Nawet gdybym był na przykład Francuzem, znając historię wiedziałbym, że okrutne wymordowanie 100 tys. ludzi z powodu ich narodowości to ludobójstwo, a nie czystka etniczna o charakterze lubobójstwa.
Wstyd mi za polityków, którzy w imię ponoc dobrosąsiedzkich stosunków przekręcają historię. Jeżeli sami nie bedziemy upominać się o prawdę, nikt za nas tego nie zrobi. Nie rozumiem, na co mają się Ukraińcy obrazić, że mowimy prawdę o tym, co sie wydarzyło? Przecież nikt nie mówi, że to wszyscy Ukraińcy mordowali Polaków na Wołyniu. Było wielu normalnych, prawych ludzi narodowości ukraińskiej, którzy pomagali Polakom przeżyć tę rzeź, ryzykując również swoim życiem.
Ludobójstwa dokonała Ukraińska Armia Powstańcza pod przywództwem Stepana Bandery oraz nacjonaliści i faszyści ukraińscy. Nikt nie wini całego narodu ukraińskiego za to, że mordowano nabijając na widły malutkie dzieci, rozrzynano bezbronne kobiety czy obcinano ręce staruszkom, ale ludobójstwo to ludobójstwo, żadna uchwala sejmu tego nie zmieni.

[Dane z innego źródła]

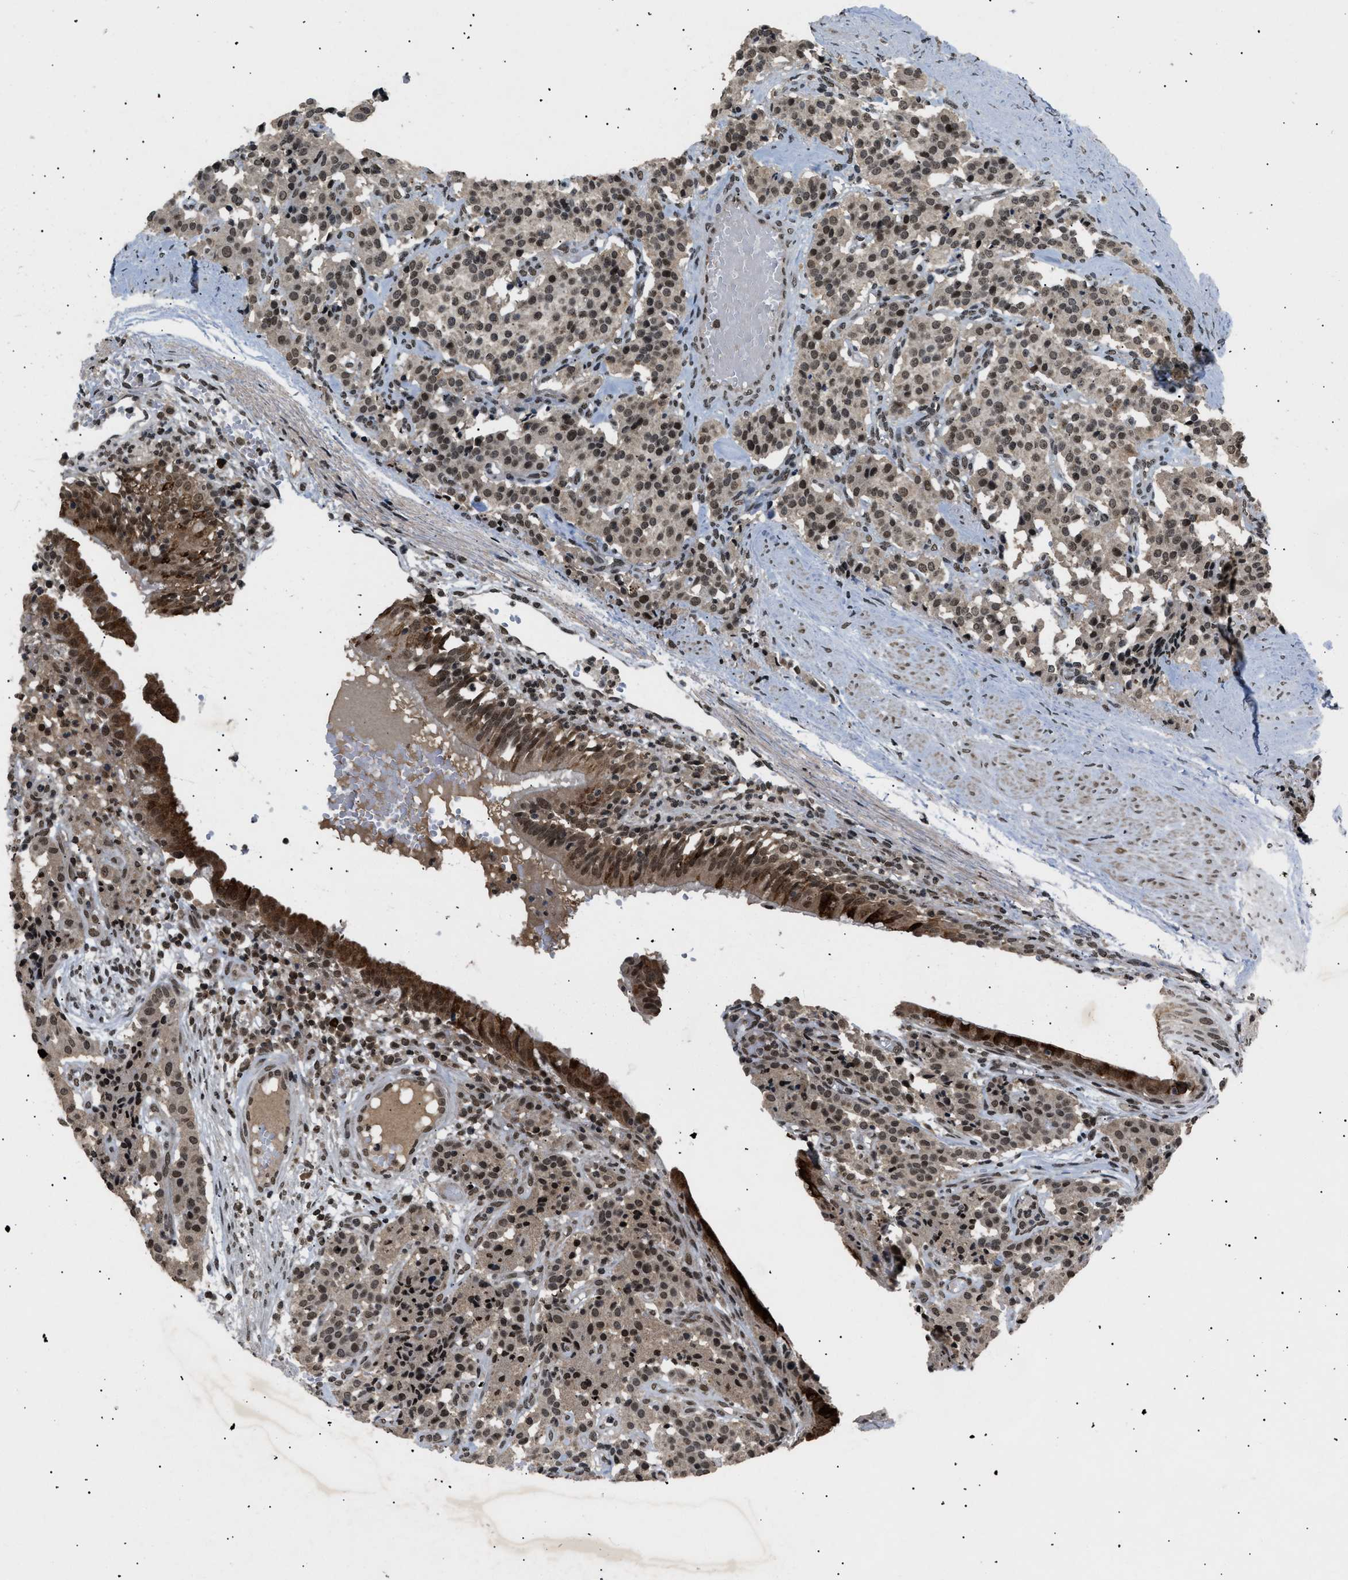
{"staining": {"intensity": "moderate", "quantity": ">75%", "location": "cytoplasmic/membranous,nuclear"}, "tissue": "carcinoid", "cell_type": "Tumor cells", "image_type": "cancer", "snomed": [{"axis": "morphology", "description": "Carcinoid, malignant, NOS"}, {"axis": "topography", "description": "Lung"}], "caption": "There is medium levels of moderate cytoplasmic/membranous and nuclear positivity in tumor cells of malignant carcinoid, as demonstrated by immunohistochemical staining (brown color).", "gene": "RBM5", "patient": {"sex": "male", "age": 30}}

Na koniec dodam, że wiem doskonale, iż Polacy również bywali oprawcami. Zbrodnia w Jedwabnem, palenie kościołów prawosławnych w 1938 roku, jak również zasada odpowiedzialności zbiorowej, za działalność ukraińskich bandytów stosowana przez polskich żołnierzy. Również Polacy skazali na śmierć swoich bohaterów walczących o wolność ojczyzny, takich jak generał Fieldorf Nil czy Rotmistrz Pilecki.
O wszystkich tych haniebnych kartach naszej historii potrafimy jednak mówić otwarcie, więc dlaczego nie wszyscy otwarcie potrafimy powiedzieć o ludobójstwie na Wołyniu?